EXERCISE PROMPT – Please return only the lines from the one holding "зависит от вашей фантазии." through the one holding "Предложите ребенку отведать мороженое. Берете", exactly as they appear in the records below, both ends included.
SOURCE DATA Block Start
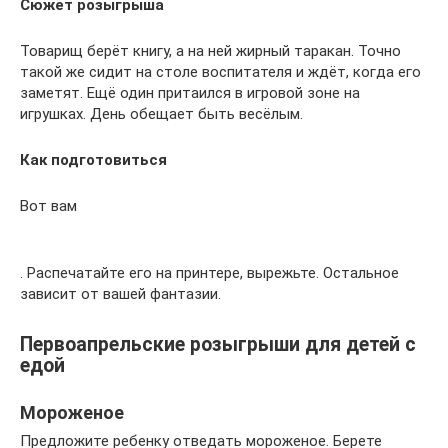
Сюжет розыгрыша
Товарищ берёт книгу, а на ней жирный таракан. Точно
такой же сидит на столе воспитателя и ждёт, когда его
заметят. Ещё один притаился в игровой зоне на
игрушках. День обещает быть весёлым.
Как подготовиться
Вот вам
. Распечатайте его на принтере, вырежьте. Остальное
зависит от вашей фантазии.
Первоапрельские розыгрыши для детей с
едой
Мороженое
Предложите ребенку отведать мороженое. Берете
SOURCE DATA Block End
SOURCE DATA Block Start
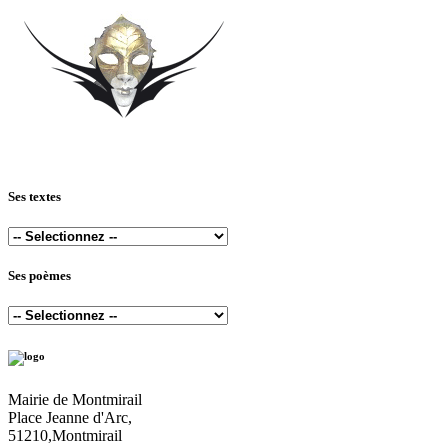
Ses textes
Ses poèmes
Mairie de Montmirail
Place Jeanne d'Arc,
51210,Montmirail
SOURCE DATA Block End
FINAL ANSWER –
зависит от вашей фантазии.
Первоапрельские розыгрыши для детей с
едой
Мороженое
Предложите ребенку отведать мороженое. Берете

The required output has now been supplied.